Notice and Documentation

  • Employers may require up to seven days’ notice when the need for ESST is foreseeable, or as soon as practicable in the case of an unforeseeable need for leave.
  • If notice of ESST use is required, an employer’s written policies must include reasonable procedures for employees to provide notice. Employees must be provided with a written copy of the leave notice policy.
  • When more than three consecutive days of ESST are used, employers may require reasonable documentation that leave was used for a covered reason.

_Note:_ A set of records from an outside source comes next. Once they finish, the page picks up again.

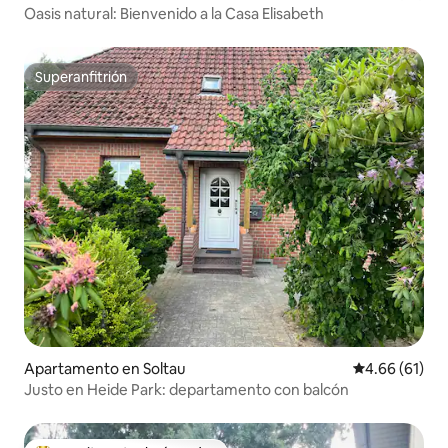
Oasis natural: Bienvenido a la Casa Elisabeth
Superanfitrión
Superanfitrión
Apartamento en Soltau
Calificación 
4.66 (61)
Justo en Heide Park: departamento con balcón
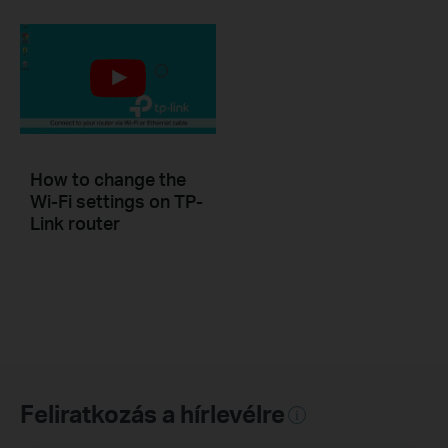
How to change the
Wi-Fi settings on TP-
Link router
Feliratkozás a hírlevélre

  • The ESST law includes a mandate for employers to provide notice of employees’ rights under the law, in English and in the primary language spoken by the employee; such notice must be provided by January 1, 2024 or at commencement of employment, whichever is later.
  • Notice may be provided by
    • prominently posting a copy of the notice at each work location
    • providing the notice individually to employees via paper or electronic communication
    • posting the notice in a conspicuous place on a web- or app-based platform used by employees to perform work
  • Employers must include notice of ESST rights in any handbook they provide to employees.
  • The state’s Department of Labor and Industry will provide employers with a model notice for meeting the ESST law’s notice and posting requirements.
  • Employers must provide employees with an accounting of ESST hours accrued and used at the end of each pay period. The law also includes a requirement for employers to retain records, for at least three years in addition to the current calendar year, of hours worked and ESST used by employees.